Отец говорил, что в голове у дочери гуляет ветер, мать сокрушалась: «В кого ты, Юлечка, удалась, уж и сама не знаю!»
Своенравная девушка не сдавалась, встряхивала красивой головой и на все отвечала:
— Вот еще!..
Ей шел семнадцатый год.
Теперь она купила альбом и рисовала деревья, цветы, дома, поле, лес. Иногда выходило совсем неплохо. Девушка она была способная, только терпения ни на что не хватало.
Увлекшись рисованием, Юле ничуть не интересовалась строительством. Зато Ромас и Алпукас как попали туда, так и прилипли, словно соломинки к смазанному колесу. Однажды они даже обедать не вернулись. Вечером Марцеле принялась их отчитывать, но дети заявили, что сыты — студенты покормили.
Так оно и было. Прораб Гарбус и студенты знали инженера Жейбу, отца Ромаса. Встретив здесь его сына, они приняли мальчика как своего. Вместе с Ромасом удостоился дружбы строителей и Алпукас.
Дети каждый день с утра уходили на стройку и возвращались поздно вечером. Если требовалось что-либо подать, принести, подержать, пойти — стоило только кликнуть Ромаса или Алпукаса, и расторопные мальчуганы тут как тут. Они таскали мерные рейки, вбивали колышки, ходили по воду, собирали хворост для костра; девушки даже обучили их чистить картошку…
Лагерь притягивал и других деревенских ребят. Большие, средние и совсем маленькие, они, не зная, чем заняться, весь день пропадали на речке: купались, играли, иногда дрались. Но и эти удовольствия приедаются. С завистью поглядывали ребята на «лесничонка» и того «городского». Алпукас и Ромас ходили задрав нос — ай да мы!
Если бы приятели догадывались, что им готовится!
Как-то вечером девушки послали Алпукаса и Ромаса за водой. Картошка начищена, вымыта — можно варить.
Прибежав к роднику, ребята зачерпнули полное ведро и собрались назад, но тут из-под ног Алпукаса выскочила лягушка и плюхнулась в воду.
— Смотри, лягушка, — сказал Ромас. — Чего доброго, когда-нибудь и в суп попадет.
— В родниках они не живут, — объяснил Алпукас, — вода больно холодная.

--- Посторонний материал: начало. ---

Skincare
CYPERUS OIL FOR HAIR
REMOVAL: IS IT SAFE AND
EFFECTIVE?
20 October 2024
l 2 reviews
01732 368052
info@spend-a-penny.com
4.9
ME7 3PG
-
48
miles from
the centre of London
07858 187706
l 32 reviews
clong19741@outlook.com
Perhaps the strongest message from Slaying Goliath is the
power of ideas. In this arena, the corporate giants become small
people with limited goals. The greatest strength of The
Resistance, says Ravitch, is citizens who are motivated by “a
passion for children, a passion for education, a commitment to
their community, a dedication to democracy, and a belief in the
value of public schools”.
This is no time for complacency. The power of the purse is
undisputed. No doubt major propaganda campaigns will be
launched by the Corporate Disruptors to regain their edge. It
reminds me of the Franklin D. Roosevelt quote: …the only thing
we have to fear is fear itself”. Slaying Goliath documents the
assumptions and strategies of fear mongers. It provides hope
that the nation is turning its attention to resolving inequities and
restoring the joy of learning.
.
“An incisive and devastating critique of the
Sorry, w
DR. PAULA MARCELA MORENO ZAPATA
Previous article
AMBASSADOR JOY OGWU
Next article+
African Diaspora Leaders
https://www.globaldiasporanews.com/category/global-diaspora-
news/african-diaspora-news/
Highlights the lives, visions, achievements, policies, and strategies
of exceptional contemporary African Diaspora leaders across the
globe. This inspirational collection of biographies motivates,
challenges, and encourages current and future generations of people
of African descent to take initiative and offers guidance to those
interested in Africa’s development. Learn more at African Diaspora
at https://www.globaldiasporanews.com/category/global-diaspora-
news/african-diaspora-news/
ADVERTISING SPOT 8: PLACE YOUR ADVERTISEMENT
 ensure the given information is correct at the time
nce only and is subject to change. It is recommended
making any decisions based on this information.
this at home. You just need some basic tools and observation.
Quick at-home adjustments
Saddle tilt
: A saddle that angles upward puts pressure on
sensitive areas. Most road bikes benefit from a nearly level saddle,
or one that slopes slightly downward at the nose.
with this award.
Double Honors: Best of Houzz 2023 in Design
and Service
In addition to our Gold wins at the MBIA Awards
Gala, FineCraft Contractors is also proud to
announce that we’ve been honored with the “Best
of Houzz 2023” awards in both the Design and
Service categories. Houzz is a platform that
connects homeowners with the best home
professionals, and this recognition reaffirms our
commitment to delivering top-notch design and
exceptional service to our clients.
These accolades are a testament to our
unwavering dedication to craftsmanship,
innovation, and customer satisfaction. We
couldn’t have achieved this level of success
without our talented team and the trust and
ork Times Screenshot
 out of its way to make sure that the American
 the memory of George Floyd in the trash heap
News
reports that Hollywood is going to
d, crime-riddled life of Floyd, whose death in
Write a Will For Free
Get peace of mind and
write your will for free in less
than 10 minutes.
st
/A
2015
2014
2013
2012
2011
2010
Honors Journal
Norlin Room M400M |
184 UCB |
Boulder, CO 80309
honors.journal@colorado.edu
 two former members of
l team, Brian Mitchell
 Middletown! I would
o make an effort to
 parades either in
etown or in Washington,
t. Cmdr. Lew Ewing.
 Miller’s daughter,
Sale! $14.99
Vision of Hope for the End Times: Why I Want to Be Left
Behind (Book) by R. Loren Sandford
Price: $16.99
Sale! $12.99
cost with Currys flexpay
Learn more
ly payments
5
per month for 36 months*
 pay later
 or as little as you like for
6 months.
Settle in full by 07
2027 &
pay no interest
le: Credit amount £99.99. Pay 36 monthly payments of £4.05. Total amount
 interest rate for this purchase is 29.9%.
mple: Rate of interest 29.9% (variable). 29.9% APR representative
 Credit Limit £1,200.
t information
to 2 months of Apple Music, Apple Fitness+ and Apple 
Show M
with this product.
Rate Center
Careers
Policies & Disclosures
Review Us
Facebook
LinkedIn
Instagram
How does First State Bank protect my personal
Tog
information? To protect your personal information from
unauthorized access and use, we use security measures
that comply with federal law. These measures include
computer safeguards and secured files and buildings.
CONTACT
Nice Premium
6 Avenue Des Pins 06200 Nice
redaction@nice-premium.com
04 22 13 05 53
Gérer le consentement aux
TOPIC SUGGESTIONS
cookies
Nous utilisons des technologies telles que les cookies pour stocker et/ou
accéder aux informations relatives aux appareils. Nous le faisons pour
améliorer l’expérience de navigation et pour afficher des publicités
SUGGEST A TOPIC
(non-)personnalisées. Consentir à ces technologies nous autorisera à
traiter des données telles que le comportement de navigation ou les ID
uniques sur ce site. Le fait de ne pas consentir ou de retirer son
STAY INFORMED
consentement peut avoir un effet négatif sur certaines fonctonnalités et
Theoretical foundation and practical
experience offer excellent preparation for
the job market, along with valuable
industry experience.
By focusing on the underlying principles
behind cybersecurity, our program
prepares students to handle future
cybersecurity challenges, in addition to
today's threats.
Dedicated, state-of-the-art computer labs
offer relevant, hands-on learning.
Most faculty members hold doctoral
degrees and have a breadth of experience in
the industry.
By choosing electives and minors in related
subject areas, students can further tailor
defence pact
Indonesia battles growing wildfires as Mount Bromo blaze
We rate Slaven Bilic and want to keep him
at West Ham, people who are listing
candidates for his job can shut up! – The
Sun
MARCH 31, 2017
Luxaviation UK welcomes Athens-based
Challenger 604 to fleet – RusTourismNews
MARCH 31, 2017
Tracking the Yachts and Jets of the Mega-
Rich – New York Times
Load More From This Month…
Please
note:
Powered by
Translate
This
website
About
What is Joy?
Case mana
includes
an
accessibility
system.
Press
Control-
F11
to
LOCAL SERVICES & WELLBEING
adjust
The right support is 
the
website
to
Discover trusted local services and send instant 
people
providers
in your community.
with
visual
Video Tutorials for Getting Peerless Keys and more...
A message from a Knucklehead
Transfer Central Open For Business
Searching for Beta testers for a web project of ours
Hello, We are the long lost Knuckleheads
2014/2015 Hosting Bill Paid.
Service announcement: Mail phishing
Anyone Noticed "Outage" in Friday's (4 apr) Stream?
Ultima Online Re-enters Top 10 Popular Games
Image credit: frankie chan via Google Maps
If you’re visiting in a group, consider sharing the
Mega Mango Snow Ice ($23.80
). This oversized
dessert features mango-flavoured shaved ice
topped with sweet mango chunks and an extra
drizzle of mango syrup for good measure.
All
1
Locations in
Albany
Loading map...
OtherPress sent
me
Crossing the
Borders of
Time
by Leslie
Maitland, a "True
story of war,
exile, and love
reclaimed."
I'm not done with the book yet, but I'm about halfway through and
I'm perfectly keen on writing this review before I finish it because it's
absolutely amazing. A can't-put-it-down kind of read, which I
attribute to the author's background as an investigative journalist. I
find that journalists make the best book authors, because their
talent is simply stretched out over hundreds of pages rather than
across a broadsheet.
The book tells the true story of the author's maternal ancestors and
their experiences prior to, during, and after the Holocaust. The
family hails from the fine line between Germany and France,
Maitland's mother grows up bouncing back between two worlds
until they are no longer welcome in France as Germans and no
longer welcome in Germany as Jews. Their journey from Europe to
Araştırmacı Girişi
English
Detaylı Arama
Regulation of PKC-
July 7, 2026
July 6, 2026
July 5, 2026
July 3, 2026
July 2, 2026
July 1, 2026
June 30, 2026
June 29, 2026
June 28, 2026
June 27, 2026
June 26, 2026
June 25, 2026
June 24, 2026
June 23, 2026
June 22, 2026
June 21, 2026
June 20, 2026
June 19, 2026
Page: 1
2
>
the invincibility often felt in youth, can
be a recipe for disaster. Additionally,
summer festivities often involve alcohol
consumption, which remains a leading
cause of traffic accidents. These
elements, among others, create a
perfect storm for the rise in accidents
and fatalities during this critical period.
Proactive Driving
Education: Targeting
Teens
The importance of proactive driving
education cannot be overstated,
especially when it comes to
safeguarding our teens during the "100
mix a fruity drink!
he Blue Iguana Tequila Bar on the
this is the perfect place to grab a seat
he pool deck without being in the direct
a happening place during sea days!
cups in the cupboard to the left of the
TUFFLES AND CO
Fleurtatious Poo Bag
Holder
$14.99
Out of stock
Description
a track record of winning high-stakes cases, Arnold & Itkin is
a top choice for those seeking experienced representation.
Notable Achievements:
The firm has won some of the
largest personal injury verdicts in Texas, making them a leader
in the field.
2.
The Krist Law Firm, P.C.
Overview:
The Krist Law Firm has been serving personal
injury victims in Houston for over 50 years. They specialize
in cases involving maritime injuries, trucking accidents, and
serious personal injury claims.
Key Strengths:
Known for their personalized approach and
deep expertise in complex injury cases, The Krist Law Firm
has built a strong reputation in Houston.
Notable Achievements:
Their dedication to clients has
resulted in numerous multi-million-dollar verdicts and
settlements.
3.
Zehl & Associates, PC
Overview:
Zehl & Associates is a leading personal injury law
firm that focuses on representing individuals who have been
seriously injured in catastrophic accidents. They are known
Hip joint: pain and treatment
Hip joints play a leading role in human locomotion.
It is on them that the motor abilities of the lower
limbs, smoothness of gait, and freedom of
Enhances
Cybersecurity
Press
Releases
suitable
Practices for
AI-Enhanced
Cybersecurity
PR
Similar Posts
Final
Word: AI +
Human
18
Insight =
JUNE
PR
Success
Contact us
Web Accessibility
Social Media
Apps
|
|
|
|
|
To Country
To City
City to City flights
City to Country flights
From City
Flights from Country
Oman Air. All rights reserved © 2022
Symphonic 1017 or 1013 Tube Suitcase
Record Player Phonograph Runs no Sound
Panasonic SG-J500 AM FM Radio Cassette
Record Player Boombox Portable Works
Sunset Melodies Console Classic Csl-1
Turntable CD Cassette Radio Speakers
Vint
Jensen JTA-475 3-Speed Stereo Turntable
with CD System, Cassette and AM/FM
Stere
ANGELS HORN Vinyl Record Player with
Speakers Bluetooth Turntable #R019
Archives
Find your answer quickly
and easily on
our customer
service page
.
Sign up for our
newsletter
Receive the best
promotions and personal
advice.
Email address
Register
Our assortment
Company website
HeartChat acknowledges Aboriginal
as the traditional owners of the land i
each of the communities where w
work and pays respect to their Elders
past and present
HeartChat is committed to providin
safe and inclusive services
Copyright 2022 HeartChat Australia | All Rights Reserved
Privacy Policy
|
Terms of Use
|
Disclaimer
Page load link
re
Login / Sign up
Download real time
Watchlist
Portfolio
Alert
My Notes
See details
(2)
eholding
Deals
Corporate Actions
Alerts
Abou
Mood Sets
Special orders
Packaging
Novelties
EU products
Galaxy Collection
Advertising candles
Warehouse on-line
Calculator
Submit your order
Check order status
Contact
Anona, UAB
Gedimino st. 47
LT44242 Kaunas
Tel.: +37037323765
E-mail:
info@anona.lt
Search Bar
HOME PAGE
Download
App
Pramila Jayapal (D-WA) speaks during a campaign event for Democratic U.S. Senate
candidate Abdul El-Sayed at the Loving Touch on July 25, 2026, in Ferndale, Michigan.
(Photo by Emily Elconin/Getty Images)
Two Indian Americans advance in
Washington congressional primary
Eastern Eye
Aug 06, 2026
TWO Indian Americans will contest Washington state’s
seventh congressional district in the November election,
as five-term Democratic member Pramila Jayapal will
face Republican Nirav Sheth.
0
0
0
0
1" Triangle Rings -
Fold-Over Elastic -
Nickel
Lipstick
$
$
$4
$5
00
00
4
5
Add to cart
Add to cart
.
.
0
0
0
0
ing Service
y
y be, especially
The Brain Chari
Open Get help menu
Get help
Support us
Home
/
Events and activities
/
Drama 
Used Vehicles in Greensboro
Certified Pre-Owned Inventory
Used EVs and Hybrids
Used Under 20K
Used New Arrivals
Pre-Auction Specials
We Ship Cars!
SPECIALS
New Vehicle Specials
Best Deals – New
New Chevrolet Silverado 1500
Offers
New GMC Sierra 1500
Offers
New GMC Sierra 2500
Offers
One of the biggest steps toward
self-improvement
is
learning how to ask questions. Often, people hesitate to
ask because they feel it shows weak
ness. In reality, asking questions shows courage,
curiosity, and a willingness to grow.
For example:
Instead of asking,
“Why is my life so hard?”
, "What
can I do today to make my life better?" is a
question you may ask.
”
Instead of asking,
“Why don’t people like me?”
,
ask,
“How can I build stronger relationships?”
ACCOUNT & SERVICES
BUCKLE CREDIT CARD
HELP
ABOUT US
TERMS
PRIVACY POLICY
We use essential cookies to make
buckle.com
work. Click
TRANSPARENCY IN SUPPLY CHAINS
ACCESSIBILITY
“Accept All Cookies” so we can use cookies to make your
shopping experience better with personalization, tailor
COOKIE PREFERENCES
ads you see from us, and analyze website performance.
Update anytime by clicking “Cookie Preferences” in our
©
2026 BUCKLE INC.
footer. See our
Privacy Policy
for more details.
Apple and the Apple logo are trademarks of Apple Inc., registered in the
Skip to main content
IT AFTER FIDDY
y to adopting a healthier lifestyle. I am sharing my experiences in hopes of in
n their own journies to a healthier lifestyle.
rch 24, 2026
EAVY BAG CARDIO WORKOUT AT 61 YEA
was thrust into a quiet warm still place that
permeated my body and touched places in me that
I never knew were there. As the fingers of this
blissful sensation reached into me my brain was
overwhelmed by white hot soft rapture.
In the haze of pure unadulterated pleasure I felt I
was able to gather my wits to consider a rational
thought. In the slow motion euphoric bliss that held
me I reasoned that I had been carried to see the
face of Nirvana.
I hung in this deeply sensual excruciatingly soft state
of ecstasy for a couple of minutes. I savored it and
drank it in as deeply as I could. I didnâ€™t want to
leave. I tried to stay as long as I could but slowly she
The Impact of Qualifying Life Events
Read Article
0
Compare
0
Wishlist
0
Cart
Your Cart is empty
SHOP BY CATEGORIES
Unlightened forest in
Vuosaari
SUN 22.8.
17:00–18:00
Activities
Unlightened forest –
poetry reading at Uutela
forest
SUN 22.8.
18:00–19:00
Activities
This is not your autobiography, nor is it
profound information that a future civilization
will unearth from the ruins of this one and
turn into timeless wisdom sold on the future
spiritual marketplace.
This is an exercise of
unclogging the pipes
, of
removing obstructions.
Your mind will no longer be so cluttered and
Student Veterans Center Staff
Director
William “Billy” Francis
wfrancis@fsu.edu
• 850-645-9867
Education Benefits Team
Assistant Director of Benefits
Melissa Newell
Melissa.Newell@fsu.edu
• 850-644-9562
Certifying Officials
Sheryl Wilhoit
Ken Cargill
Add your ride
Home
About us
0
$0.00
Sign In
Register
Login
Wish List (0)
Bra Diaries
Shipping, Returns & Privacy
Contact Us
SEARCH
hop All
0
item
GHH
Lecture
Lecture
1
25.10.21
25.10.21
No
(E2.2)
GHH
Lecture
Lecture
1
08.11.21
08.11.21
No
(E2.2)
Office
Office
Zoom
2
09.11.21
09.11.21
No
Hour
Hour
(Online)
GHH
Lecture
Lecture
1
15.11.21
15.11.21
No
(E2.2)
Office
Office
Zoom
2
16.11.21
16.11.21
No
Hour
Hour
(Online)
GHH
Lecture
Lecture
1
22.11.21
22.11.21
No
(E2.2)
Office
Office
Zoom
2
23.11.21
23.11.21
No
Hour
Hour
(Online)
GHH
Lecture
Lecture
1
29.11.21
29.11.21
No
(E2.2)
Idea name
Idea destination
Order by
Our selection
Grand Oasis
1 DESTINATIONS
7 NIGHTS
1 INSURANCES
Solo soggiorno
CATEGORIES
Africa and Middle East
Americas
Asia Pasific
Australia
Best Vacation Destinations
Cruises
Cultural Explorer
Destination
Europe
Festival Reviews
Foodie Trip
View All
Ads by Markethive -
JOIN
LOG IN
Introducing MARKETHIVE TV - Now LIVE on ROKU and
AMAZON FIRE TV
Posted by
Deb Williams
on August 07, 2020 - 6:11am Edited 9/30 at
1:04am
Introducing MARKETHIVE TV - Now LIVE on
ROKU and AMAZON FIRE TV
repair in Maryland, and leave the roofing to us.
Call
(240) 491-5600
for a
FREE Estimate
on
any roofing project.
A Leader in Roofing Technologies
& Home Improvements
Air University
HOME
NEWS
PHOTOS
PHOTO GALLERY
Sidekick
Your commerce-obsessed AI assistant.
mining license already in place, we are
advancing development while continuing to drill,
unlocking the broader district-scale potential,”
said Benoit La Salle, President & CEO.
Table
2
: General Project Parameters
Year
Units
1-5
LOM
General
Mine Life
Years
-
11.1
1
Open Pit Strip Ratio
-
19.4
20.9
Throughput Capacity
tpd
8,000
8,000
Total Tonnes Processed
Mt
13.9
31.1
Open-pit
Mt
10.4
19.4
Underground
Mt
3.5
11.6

— Почему же она туда прыгнула?
— Со страху. Вот увидишь, сейчас выскочит.
Они нагнулись над родником. Действительно, лягушка дернула лапками раз, другой и, подплыв к противоположному краю, высунула приплюснутую зеленую голову. Но Ромас больше заинтересовался самим родником. С поверхности он казался спокойной лужицей, а приглядишься — и открывается совсем иная картина: в прозрачной, хрустальной воде утопает бездонная глубь. Откуда-то, словно из самого сердца земли, извергаются белесые струи. Они наперегонки устремляются кверху, клубятся, редеют, разбегаются тысячью пузырьков, которые, вспыхнув на солнце, снова уходят вниз, оседают, ложатся на зеленые выступы дна, лохматые водоросли, бородатые коряги.
— Алпук, Алпук, смотри, как красиво! Будто стены замка… площадь… дворцы…
Алпукас, по примеру Ромаса, лег на землю, носом вплотную к воде.
— А тут, тут! — восклицал Ромас. — Целый город! Только башни качаются — еще рухнут!..
— А вон там лес, в нем звери бродят… Вот лось — с рогами, с бородой…
Чем дальше они смотрели, тем больше открывали красот. Перед глазами возникали подводные дворцы с покривившимися шпилями башен, косматые всадники, которые вихрем неслись неведомо куда… Они видели затонувшие суда и гигантских рыб, сказочных волосатых чудовищ.
Звякнуло ведро. Мальчики подняли головы и одновременно вскочили. Источник полукругом обступили деревенские мальчишки. Они недобро молчали. Ни один не заговорил, не засмеялся, как обычно при встрече.
Алпукас попытался улыбнуться. Он всех тут знал и хотя особенной дружбы с ребятами не водил, но и не ссорился. Поиграют, бывало, и разойдутся по-хорошему.
Что же они теперь задумали?..
Но Ромас уже чувствовал, чем это пахнет…
Он хорошо знал эту напряженную, грозовую тишину перед схваткой, когда враги молча меряют друг друга взглядом, когда для начала боя достаточно одного неосторожного слова или жеста… Сколько раз возвращался он после таких стычек в разорванной одежде, исцарапанный, как кот по весне, и мать неделями не разговаривала с соседками, хотя дети давно успевали помириться. В какое бы тяжелое положение Ромас ни попадал, он не уступал, не показывал спину.
Мальчик стоял, ощетинившись как еж, бледный, закусив губу и крепко стиснув кулаки.